Re: [PATCH v4 21/30] KVM: x86/mmu: Zap invalidated roots via asynchronous worker

From: Paolo Bonzini
Date: Fri Mar 04 2022 - 01:48:35 EST


On 3/3/22 22:32, Sean Christopherson wrote:

The re-queue scenario happens if a root is queued and zapped, but is kept alive
by a vCPU that hasn't yet put its reference. If another memslot comes along before
the (sleeping) vCPU drops its reference, this will re-queue the root.

It's not a major problem in this patch as it's a small amount of wasted effort,
but it will be an issue when the "put" path starts using the queue, as that will
create a scenario where a memslot update (or NX toggle) can come along while a
defunct root is in the zap queue.

As of this patch it's not a problem because kvm_tdp_mmu_invalidate_all_roots()'s caller holds kvm->slots_lock, so kvm_tdp_mmu_invalidate_all_roots() is guarantee to queue its work items on an empty workqueue. In effect the workqueue is just a fancy list. But as you point out in the review to patch 24, it becomes a problem when there's no kvm->slots_lock to guarantee that. Then it needs to check that the root isn't already invalid.

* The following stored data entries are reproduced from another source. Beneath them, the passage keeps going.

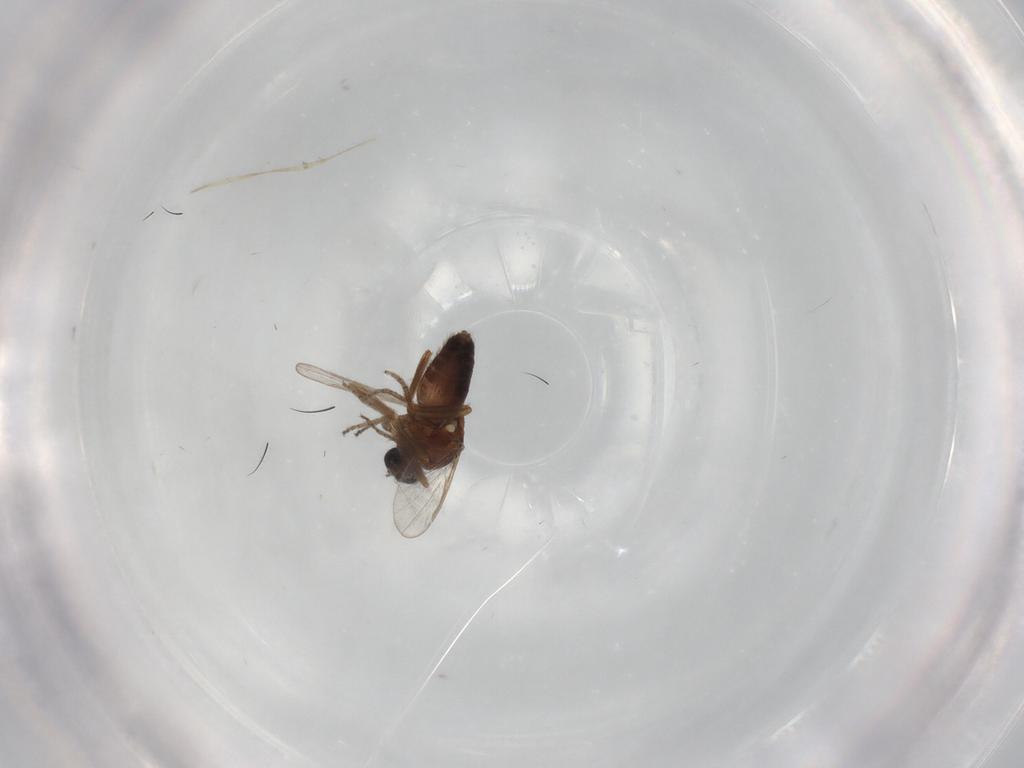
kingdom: Animalia
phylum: Arthropoda
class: Insecta
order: Diptera
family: Ceratopogonidae
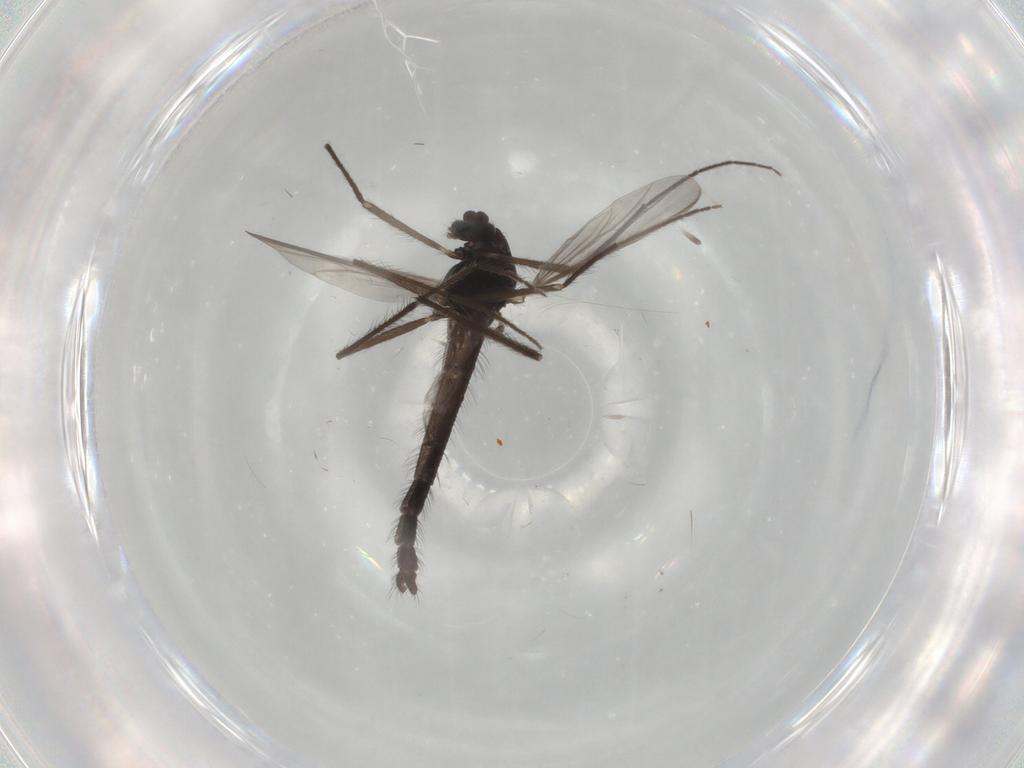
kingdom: Animalia
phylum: Arthropoda
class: Insecta
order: Diptera
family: Chironomidae
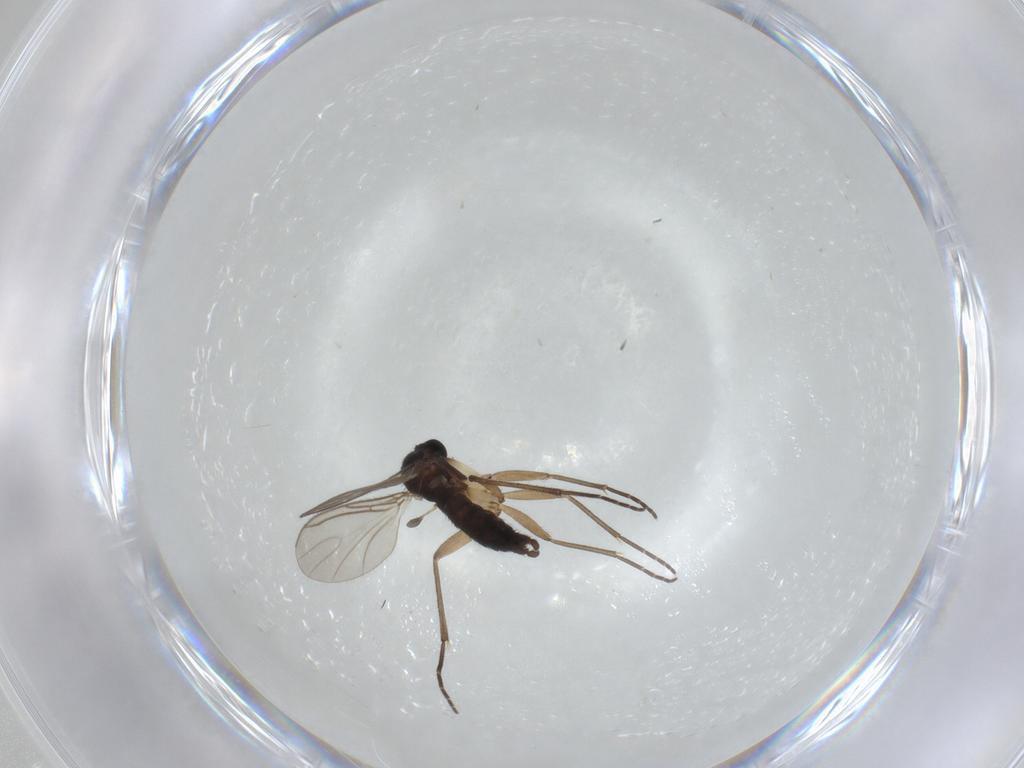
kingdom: Animalia
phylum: Arthropoda
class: Insecta
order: Diptera
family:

The only issue is that kvm_tdp_mmu_invalidate_all_roots() now assumes that
there is at least one reference in kvm->users_count; so if the VM is dying
just go through the slow path, as there is nothing to gain by using the fast
zapping.
This isn't actually implemented.:-)
Oh, and when you implement it (or copy paste), can you also add a lockdep and a
comment about the check being racy, but that the race is benign? It took me a
second to realize why it's safe to use a work queue without holding a reference
to @kvm.

I didn't remove the paragraph from the commit message, but I think it's unnecessary now. The workqueue is flushed in kvm_mmu_zap_all_fast() and kvm_mmu_uninit_tdp_mmu(), unlike the buggy patch, so it doesn't need to take a reference to the VM.

I think I don't even need to check kvm->users_count in the defunct root case, as long as kvm_mmu_uninit_tdp_mmu() flushes and destroys the workqueue before it checks that the lists are empty.

I'll wait to hear from you later today before sending out v5.

Paolo